Electronics source listings
- - - - - - -

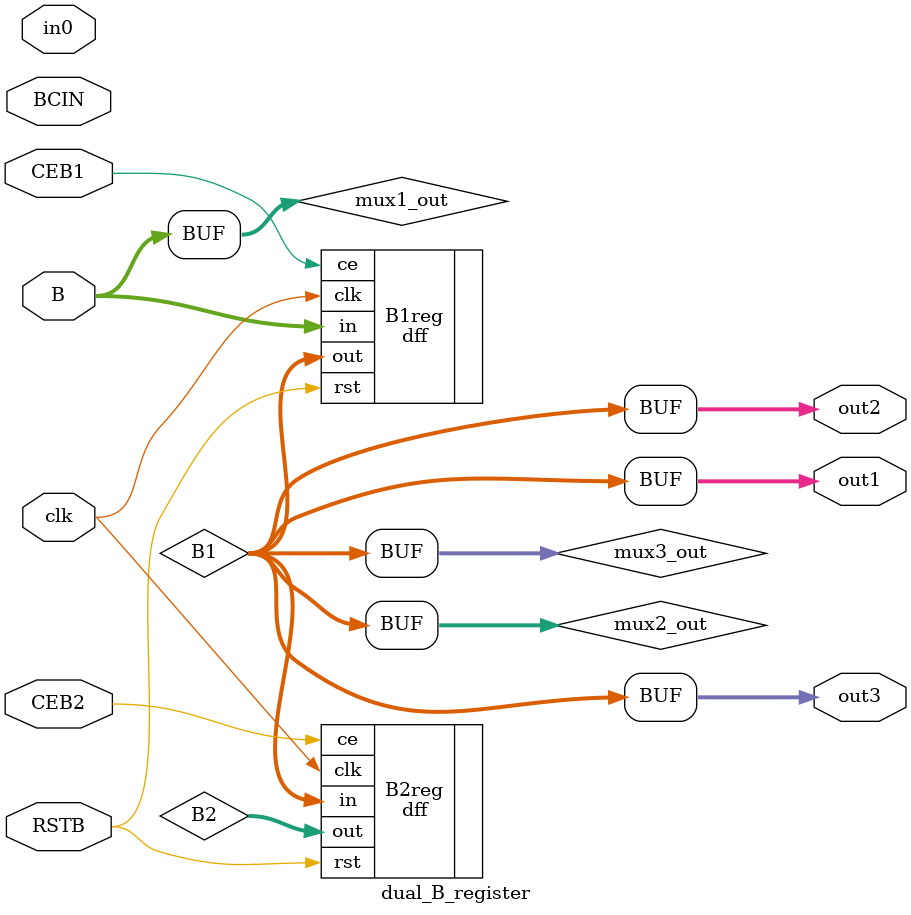
<source format=v>
module dual_B_register (B , BCIN , in0 ,  clk , CEB1 , CEB2 , RSTB ,  out1 , out2 , out3 ); 

parameter input_sel_p = "DIRECT" ; //** direct , cascade // B_input_p ; 
parameter sel1_p      = 1        ; //** = |Breg_p  ; red_or ; B1 ; 
parameter sel2_p      = 0        ; //** = Breg[1]  ; B2 ; 
parameter sel3_p      = 1        ; //** Bcascadereg [0]  ;  and it depend on Breg ;  

input        clk  ;
input        RSTB ;
input        CEB1 ;
input        CEB2 ;

input [17:0] B    ; //** B ;  
input [17:0] BCIN ; //** Bcin ; 
input        in0  ; //** inmode[4] ;

output [17:0] out1 ; //** to Bcout  ;
output [17:0] out2 ; //** to X_mux  ; 
output [17:0] out3 ; //** to B_mult ; 

wire   [17:0] mux1_out ;
wire   [17:0] B1       ;
wire   [17:0] mux2_out ; 
wire   [17:0] B2       ;
wire   [17:0] mux3_out ; 


assign mux1_out = (input_sel_p == "DIRECT")? B : BCIN ; // > B ; 

dff #(.signal_width(18)) B1reg (.clk(clk),.rst(RSTB),.in(mux1_out),.ce(CEB1),.out(B1)) ; 
assign mux2_out =(sel1_p)? B1 : mux1_out ;  // 1 > B1 ;

dff #(.signal_width(18)) B2reg (.clk(clk),.rst(RSTB),.in(mux2_out),.ce(CEB2),.out(B2)) ; 
assign mux3_out =(sel2_p)? B2 : mux2_out ;  // 1 > B2 ;

// Bcout_mux 
assign out1 =(sel3_p)? B1 : mux3_out   ; // 0 > mux3_out ; 

// B to X_mux
assign out2 = mux3_out ;  

// B to MULT 
assign out3 =(in0)? B1 : mux3_out ;  // 1 > B1 ;
endmodule 

</source>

- - - - - - -

## GOAL OF THE EXERCISE:
Every line above that holds the word "DIRECT" needs to be copied.

## RESULT BELOW:
parameter input_sel_p = "DIRECT" ; //** direct , cascade // B_input_p ; 
assign mux1_out = (input_sel_p == "DIRECT")? B : BCIN ; // > B ; 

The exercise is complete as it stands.